This project trains a character-level neural network to generate new names based on a list of names. The network predicts the next character in a sequence, ultimately generating unique and creative names.
- Character Embedding: Converts characters into 10-dimensional embedding vectors.
- Multi-Layer Perceptron (MLP): Includes several hidden layers with batch normalization and activation functions (Tanh).
- Custom Dataset: Built from the names.txt dataset, where each name is tokenized into character sequences.
- Dynamic Name Generation: Generates names by sampling from the predicted character probabilities.
- Model Visualization: Plots the activation distributions of Tanh layers and tracks the gradients of model parameters.
The dataset (names.txt) consists of names, one per line.

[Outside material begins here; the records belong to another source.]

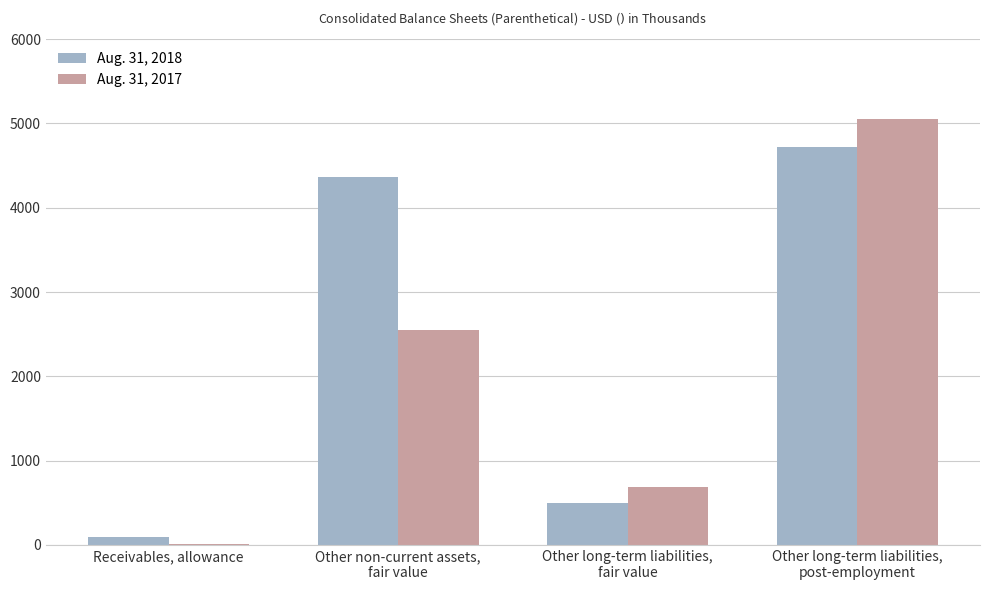

How many categories are shown in the chart?

4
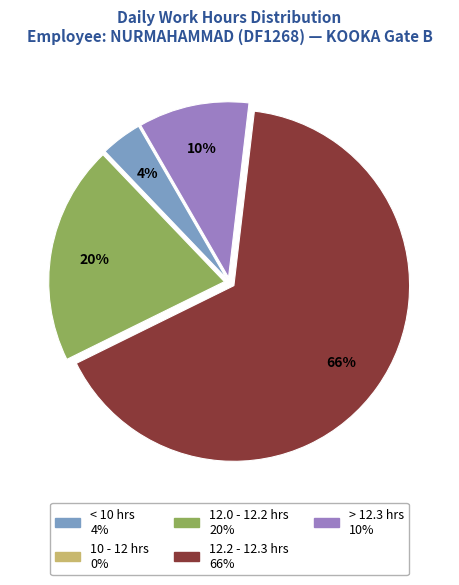

To the nearest percent, what is the average slice percentage?

20%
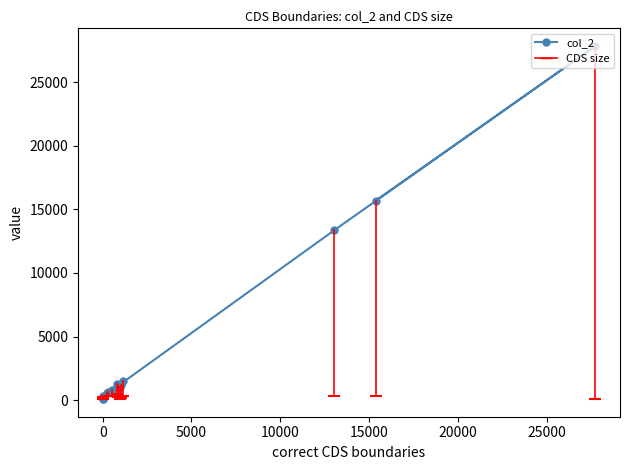

What is the approximate value at 10000, to the nearest 50?

300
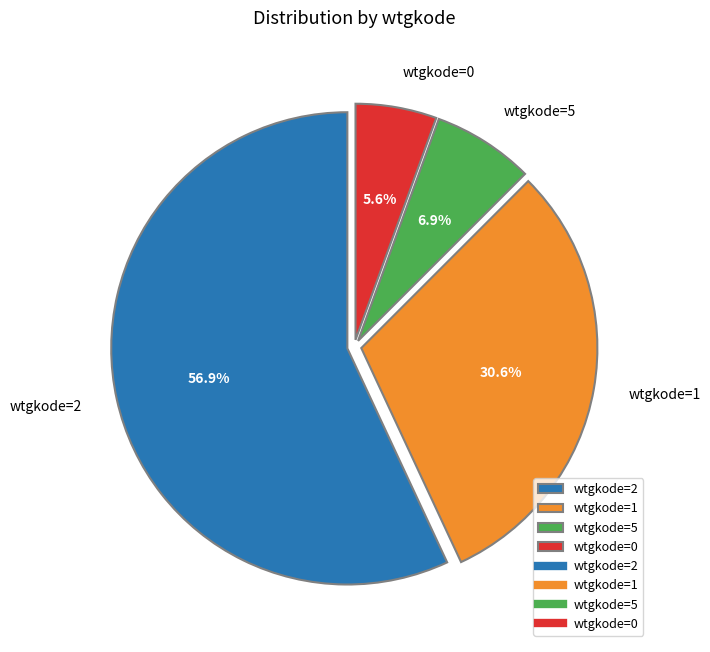

What portion of the pie excludes wtgkode=1?

69.4%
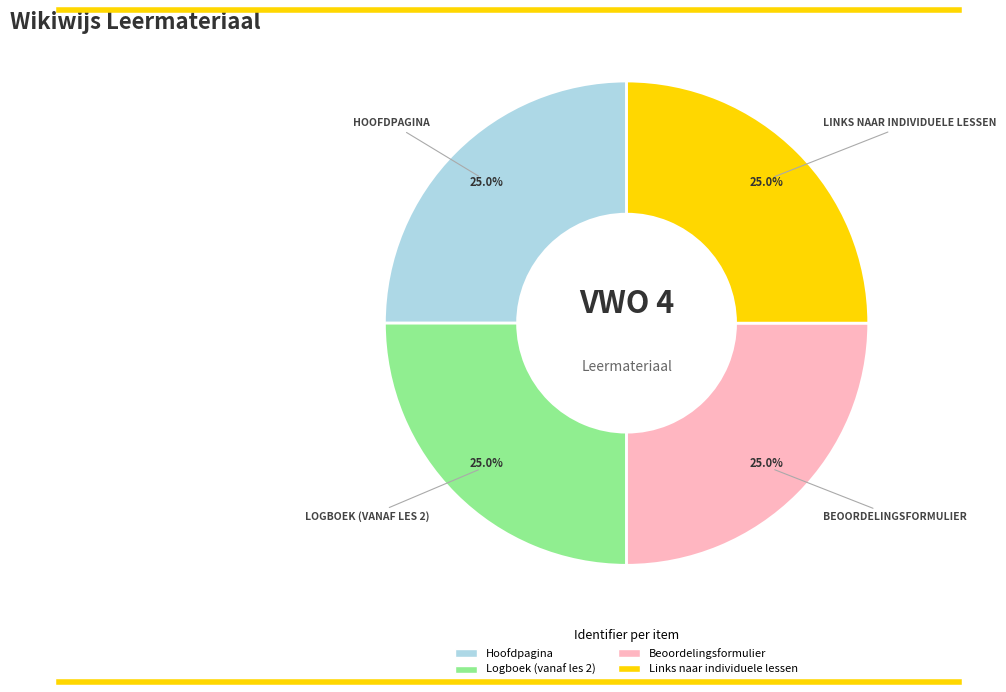

How many slices are in this pie chart?

4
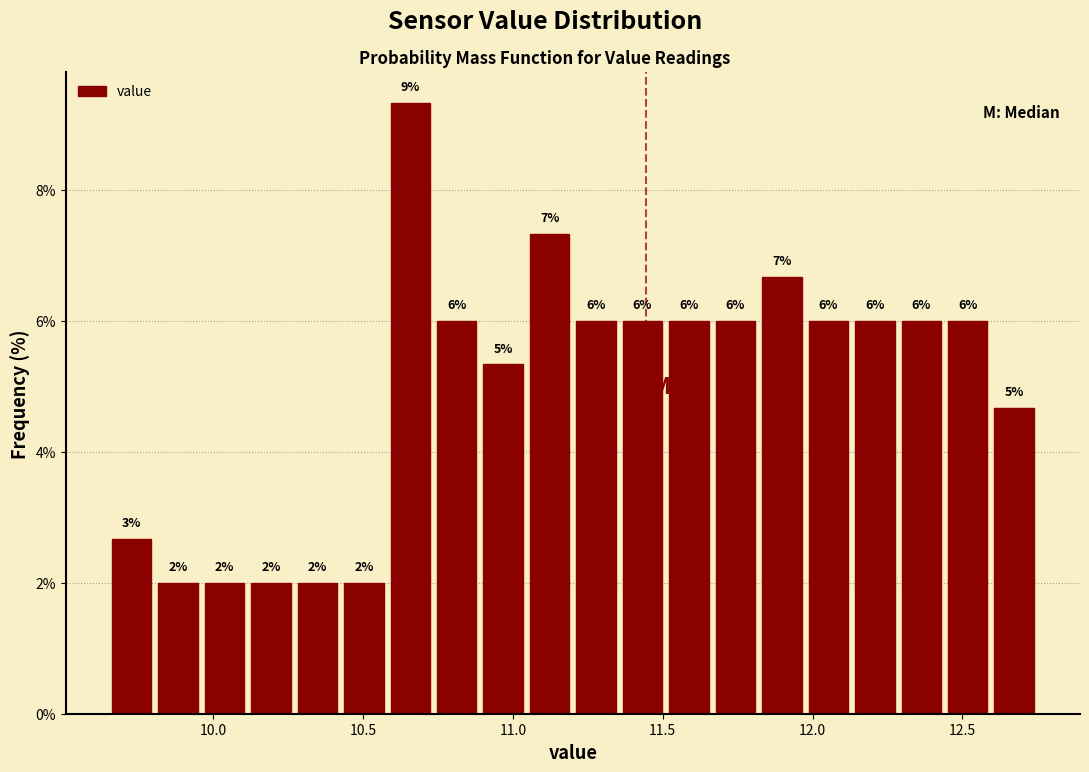

Around what value on the x-axis is the tallest bar? Give the approximate position of its centre, as read against the axis.

10.65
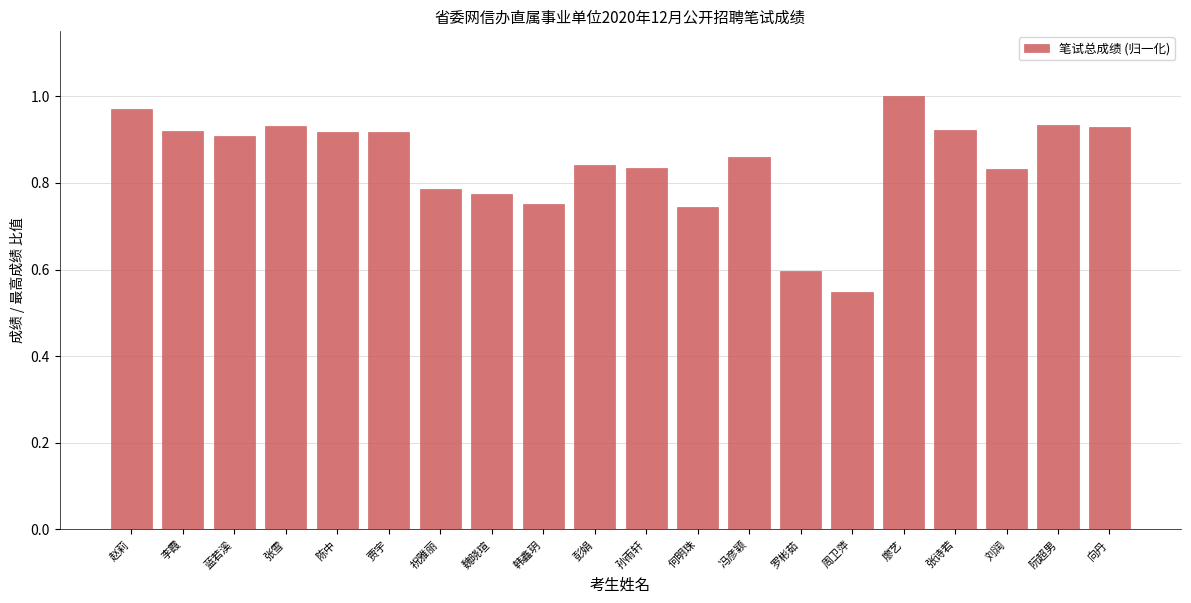

What is the label of the 20th bar from the right?

赵莉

Each name is processed and extended with a '.' to signify the end of the name.
- Embedding Layer: A learnable embedding of size
n_embd = 10for each character. - Hidden Layers: 5 hidden layers with 100 neurons each, followed by batch normalization and Tanh activation.
- Output Layer: A softmax layer that predicts the next character from the vocabulary of 27 characters (including '.').
- Learning Rate: The learning rate is decayed from 0.1 to 0.01 after 150,000 steps.
- Loss Function: Cross-entropy loss is used to measure how well the network predicts the next character.
- Optimizer: Gradient-based optimization is performed by manually updating the parameters after backpropagation.
- Steps: Training runs for a maximum of 200,000 steps with a batch size of 32.
The dataset is split into training (80%), validation (10%), and test (10%) sets:
- Training set: 182,625 samples
- Validation set: 22,655 samples
- Test set: 22,866 samples
After training, the model is evaluated on the training, validation, and test sets, achieving the following losses:
- Training Loss: 2.00
- Validation Loss: 2.08
- Test Loss: 2.08
Here are some sample names generated by the model:
- montaymyah.
- madhayla.
- ejdra.
- shivaelle.
- arliegh.
- xaviona.
- halisa.
-
Clone the repository:
git clone https://github.com/suhass434/MakeMore.git
-
Install the dependencies:
pip install torch matplotlib
-
Place your dataset (
names.txt) in the root directory. -
To train and generate names, run the script:
python name_generator.py
The model provides two types of visualizations:
-
Activation Distribution: The activation distribution of each Tanh layer can be plotted to visualize how the neurons are activated throughout the network.
-
Gradient Update Ratios: Tracks the gradient update ratios of the model's parameters throughout the training process to ensure stable learning.